【短篇小说】金色房子(4)
“你想怎样?人前被看得好好的,人后一转眼便偷偷跑出去,开喉咙,放血,‘咕咕咚’,然后连魂都不剩地跑回来,整晚不睡地把自己变成一只蝙蝠?这样?”
我看着落儿。她的眼中如同星辰坠落。
“哪只好?左眼还是右眼来着?”
她各自闭上试了一下。
“左边是好的。唉唉,右边是什么都看不清了呢。像蒲公英一样的。”
“蒲公英?”
“是的呀。好像在蒲公英里面,蒙着许许多多又小又透明的细腻绒毛。”
她转过脸来,将左眼挡住,看着我,楚楚地点了点头。
“对我们都不好,是不是?”
“早就和你说嘛。你,你就不该认得他。还什么……‘我们维持生活皮相’、‘我们谁也不告诉’,这种事情从一开始就不可能。落儿,人耐不得太过孤孑的环境,人都是靠着这种并不高明的本性得救,感到痛苦、感到无法忍受、然后人就会去寻求被理解、被接纳的生活空间,人会因为无法忍受在一个没有认同感和现实感的世界里孑孓生活,而做出使自己趋向正常的尝试,如果你和他都是独立的,你们也会这样。可你们在一起却试图战胜这种本性,制造一个彼此相信的、自给自足的情景来,从而连‘消除孤孑’的愿望都没有。”
“这样不能活下来吗?”
“可你为何要一直活在边缘里。”
说到这里,我突然犹豫起来,仿佛我描述了无法完成的事情,相悖的现实如被我砌进深墙的、爱伦坡的黑猫,在我过于狂妄的叩击中发出嘲笑。看不见的东西……人眼所能及的范围过于悲哀偏又过于自负。我宁可落儿十二根肋骨全断了,像个风筝一样被人一根根装好了放在床上,或者重病不起,那样至少她能得到她应得的照料。
她抬起头,看了我一眼,又很快地低下头去。眼神优美如鸟类从崖边坠落。
“那就不找他去了。”她说。
“嗯,今晚之前决不食言?”
“当真的呀!我。想通了就不去了。不管他怎么叫我都不去了的。非得哭天抢地说的话你才信呀?”

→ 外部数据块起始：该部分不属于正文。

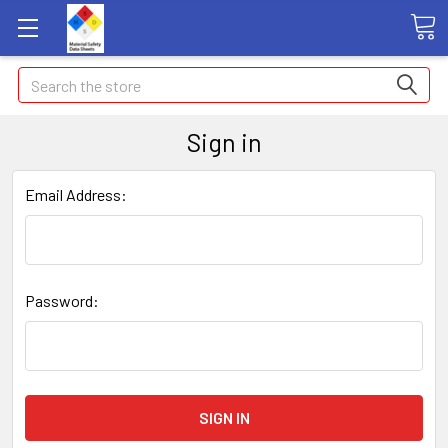
Search
Sign in
Email Address:
Password:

我们在床上对坐,她的灵巧双手一张张排列着漂亮的纸牌。我们用她独创的仪式决定出牌先后,看谁抽到代表守卫者的红桃J,谁便掷出第一张牌。她经常一人分饰两角,以便这纸牌游戏能够随时进行。
“除了解牌之外,平时也做别的?”
“看书呀。你拿给我的书都看完了,还做了摘记。”
“这么认真?不赖嘛。”
“也记手账。好事就记。不天天记。”
“好呀。”
“有时也和账房老爷子聊天。”
“跟那家伙有什么说的?”
“各种事情呀。都是些没用的,但好歹也是在和人说话嘛。他不防备我,即使是望月之后,你知道的,就是……我们最危险的时候,他也不防备我。有一次我实在忍不住了,咬伤了他,他还对我说,莫负担太重了,他没妻没儿的,混账老风湿又好不了,什么挂念都没有。他就这么说的,‘混账老风湿’。”